DOCUMENT SECTION:
<<<<

Friday, March 11, 2011

Review: Outsiders #37

Was it really just 4 months ago that I was collecting The Outsiders? At that time, the Eradicator was added to the team and there was a tangential connection to New Krypton. There were some parts of the book that I liked. Geo-Force was clearly insane as leader. Katana was having a hard time reconciling her Samurai loyalty to the irrational Geo-Force. And Philip Tan's art at times really shined, a bit skewed in perspective and with a thick ink line. But those things weren't enough for me and so I dropped the title.

But every time I think I am out, they pull me back in. The Outsiders #37 came out this week, the second chapter in the Reign of Doomsday storyline working it's way through the super-books.

In many ways, this issue sort of justified my dropping the title when I did. Sure, Doomsday stomps his way through the issue, facing off against the Eradicator. But basically that's all this issue was, a stomp-fest. And Philip Tan has changed his style, one I don't like as much as I did in the earlier issues.

It turns out that Markovia is still somewhat ostracized by the remainder of the world for siding with the Kryptonians during the New Krypton time period. And Geo-Force's continued friendship with the Eradicator isn't helping things. The other Outsider team members Katana, Halo, Looker, and The Olympian all think that Brion should simply rid himself of the Eradicator, an olive branch for the rest of the world.

Tan's new style is evident right from the beginning as it looks like he didn't ink the art at all, instead leaving it as pencils to be colored. As a result, the art looks soft or gauzy.

Geo-Force refuses to turn his back on his friend the Eradicator.

Ironically, the Eradicator comes crashing to the ground after having earlier flown off. The Eradicator isn't a lightweight. For someone to have trashed him like this, they must be extremely powerful.

No big surprise, it's Doomsday.

At first Geo-Force does the right thing, telling his teammates to leave him to fight Doomsday on his own. But they refuse, declaring their allegiance to the Outsiders, and swarm Doomsday. Seems like a suicide mission. I can't imagine Katana, Looker, or Halo scratching Doomsday.

I did think it was weird that Tan has Doomsday glowing yellow with some Kirby dots. Is this a manifestation of some new power?

>>>>

MATERIAL PROVIDED:
<<<<

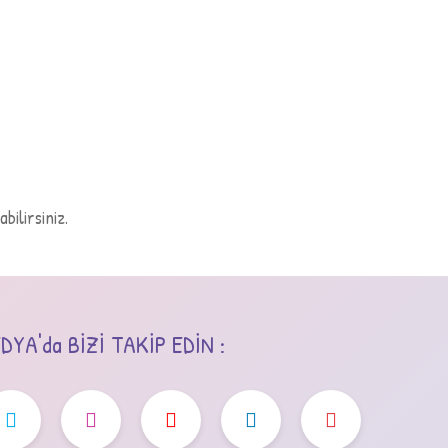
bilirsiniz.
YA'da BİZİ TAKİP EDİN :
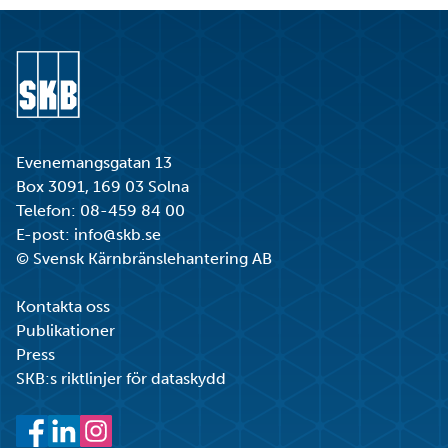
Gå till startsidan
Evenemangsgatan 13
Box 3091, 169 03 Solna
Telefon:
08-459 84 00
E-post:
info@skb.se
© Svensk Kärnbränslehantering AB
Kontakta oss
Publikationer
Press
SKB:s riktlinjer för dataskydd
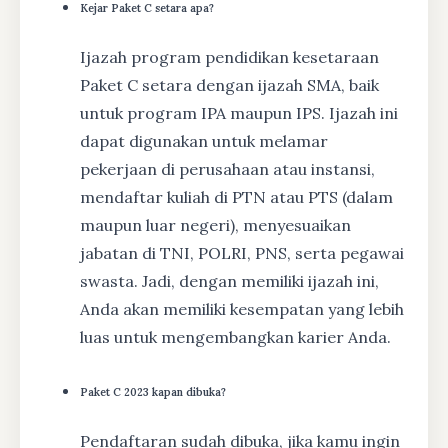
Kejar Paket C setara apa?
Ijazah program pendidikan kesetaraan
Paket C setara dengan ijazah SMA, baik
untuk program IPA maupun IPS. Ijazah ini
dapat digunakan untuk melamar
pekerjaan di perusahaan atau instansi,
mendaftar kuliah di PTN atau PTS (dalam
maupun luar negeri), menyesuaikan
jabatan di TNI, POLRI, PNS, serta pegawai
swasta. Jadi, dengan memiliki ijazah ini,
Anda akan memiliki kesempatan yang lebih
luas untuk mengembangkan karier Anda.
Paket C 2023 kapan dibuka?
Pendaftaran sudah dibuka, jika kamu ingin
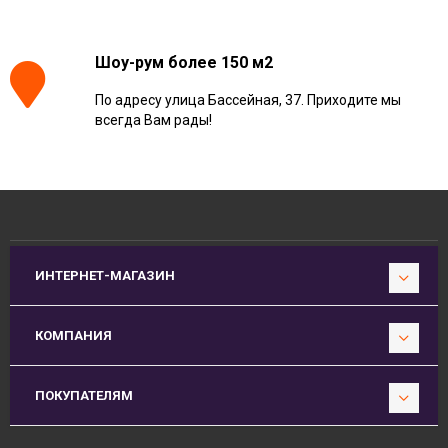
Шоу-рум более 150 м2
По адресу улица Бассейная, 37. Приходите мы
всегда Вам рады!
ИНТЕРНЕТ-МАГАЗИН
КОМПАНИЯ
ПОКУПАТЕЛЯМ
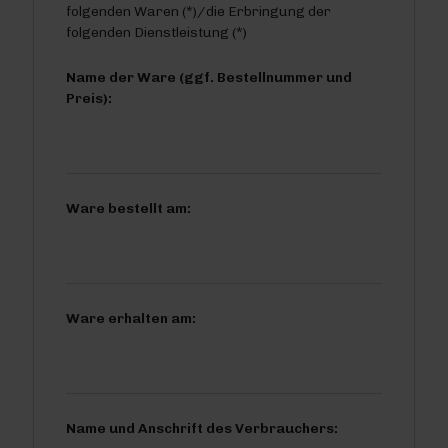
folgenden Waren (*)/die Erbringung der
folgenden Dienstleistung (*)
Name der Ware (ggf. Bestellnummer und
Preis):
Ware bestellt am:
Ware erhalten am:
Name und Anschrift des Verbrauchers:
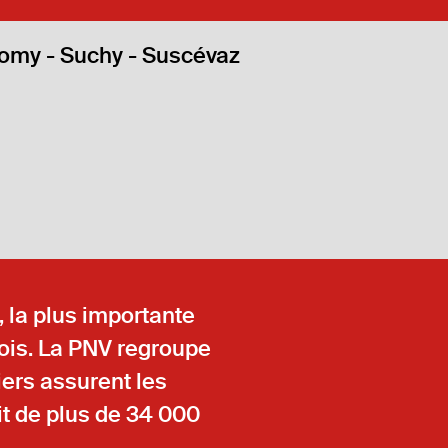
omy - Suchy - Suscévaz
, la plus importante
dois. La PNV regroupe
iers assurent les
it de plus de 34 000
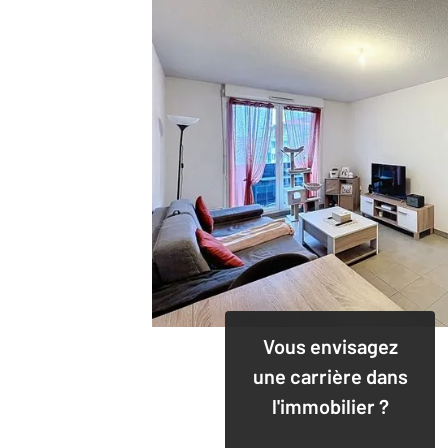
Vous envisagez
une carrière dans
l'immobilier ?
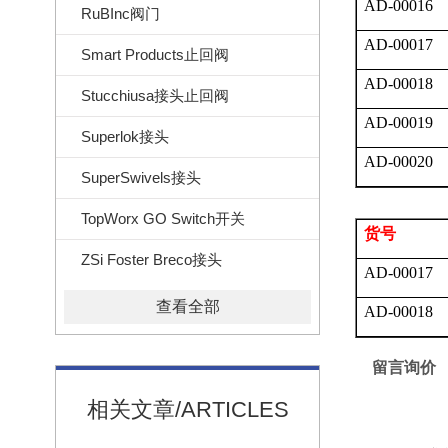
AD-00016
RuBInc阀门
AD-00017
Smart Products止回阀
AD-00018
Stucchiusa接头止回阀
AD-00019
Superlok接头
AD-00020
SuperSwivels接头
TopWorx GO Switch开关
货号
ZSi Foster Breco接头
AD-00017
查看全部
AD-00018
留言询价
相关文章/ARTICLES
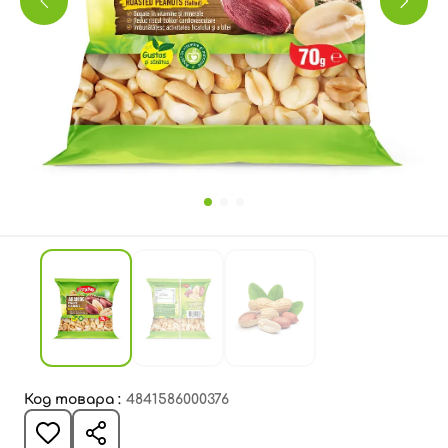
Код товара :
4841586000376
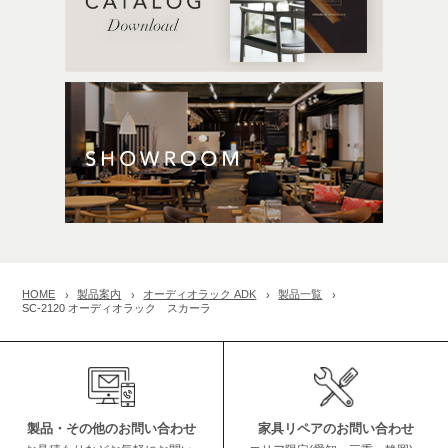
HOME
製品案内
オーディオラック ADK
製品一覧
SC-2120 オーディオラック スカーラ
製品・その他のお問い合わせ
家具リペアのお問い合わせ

>>>>

DIRECTIVE 1:
Answer these questions about the Outsiders #37 review, one line each:
(a) How long ago was the reviewer collecting The Outsiders?
(b) Of which storyline is The Outsiders #37 the second chapter?
(c) Which team members think Brion should rid himself of the Eradicator?
DIRECTIVE 2:
Write the next part of the Outsiders #37 review, picking up after its final sentence.

WRITTEN REPLY 1:
(a) 4 months ago.
(b) The Reign of Doomsday storyline.
(c) Katana, Halo, Looker, and The Olympian.

WRITTEN REPLY 2:
Oh ... by the way ... the rest of the Outsider team are imprisoned by Amanda Waller for being traitors to the US for having lived in Markovia. She offers Black Lightning, Metamorpho, Freight Train, Owlman, Thunder, and Grace a choice - fight Geo-Force for the US or remain in prison.

At first they decline but the Black Lightning gives in realizing that the US next step against Markovia would be a nuclear exchange. It is implied that it's a bluff by Waller, but it worked.

It was nice to see Waller again, manipulating people as well as ever.

There is a nice blurb where writer Dan Didio talks about the heroism of the Markovian Outsiders, fighting Doomsday knowing they will most likely die. During the fight, Doomsday begins to exhibit blue energy powers.

But look at his spikes. Without ink, as just pencils, don't they look like powder puffs? Or frilly sleeves? Or a big feather boa? It looks like the Outsiders are fighting Liberace!

One thing I did like about this issue was seeing Doomsday kick the tar out of The Olympian. I think Achilles and the 'Manazons' (I can't believe I typed that) completely derailed Gail Simone's Wonder Woman run. So I was happy to see him get crushed.

There are several pages of all the Outsiders getting taken out like yesterday's trash by the rampaging monster.

But Doomsday's real objective is the Eradicator. Just as Doomsday sprouted armor when facing Steel, here the monster has blue energy bolts like the Eradicator. It is as if Doomsday is able to absorb the powers of the Superman stand-ins. Funny, here he did not grow armor ... maybe he can only use one power at a time.

The fight between the Eradicator and Doomsday is extremely brief, Doomsday ending it in dramatic fashion.

Does that look familiar?

I don't know. As soon as I saw it, I thought of Frank Miller's dramatic scene where Bullseye 'kills' Elektra.

I am sure there are countless images like this.

And with the fight over, Doomsday picks up the Eradicator's body and teleports away.

So much like the Steel one-shot, we don't get much in terms of information about Doomsday, why he is doing this, how he has new powers, or who (if anyone) is controlling him. Instead it is a lot of pages of some serious combat. But no real story ...

But now I am starting to think about this whole thing. I wonder if there might be more than one Doomsday ... one for each of Superman's 'replacements' when the Man of Steel was thought dead.

So, one more chapter of Reign of Doomsday is done without much new information. And I miss the old Philip Tan art.

Overall grade: C


Dave Mullen said...

But now I am starting to think about this whole thing. I wonder if there might be more than one Doomsday ... one for each of Superman's 'replacements' when the Man of Steel was thought dead.

I like that idea, not one I'd thought of. I was wondering if everything that's been going on in the Superman books might be interconnected somehow - Luthors quest, Doomsdays return, the telepath stalking Superman, maybe they could all be part of some greater arc. But the notion that there is more than one Doomsday out there right now is a compelling one...

The Outsiders has rarely been stellar but over the last eight or so issues in particular there has been a real suckage in the quality.
The direction of the book is vague, the characterisation and personal arcs are snail paced, and maybe the best single example of all of these problems lie in the Eradicator himself. He turned up out of nowhere with the hint of a tie in to the New Krypton arc then dissapeared into thin air for a few issues before turning up again with no explanation!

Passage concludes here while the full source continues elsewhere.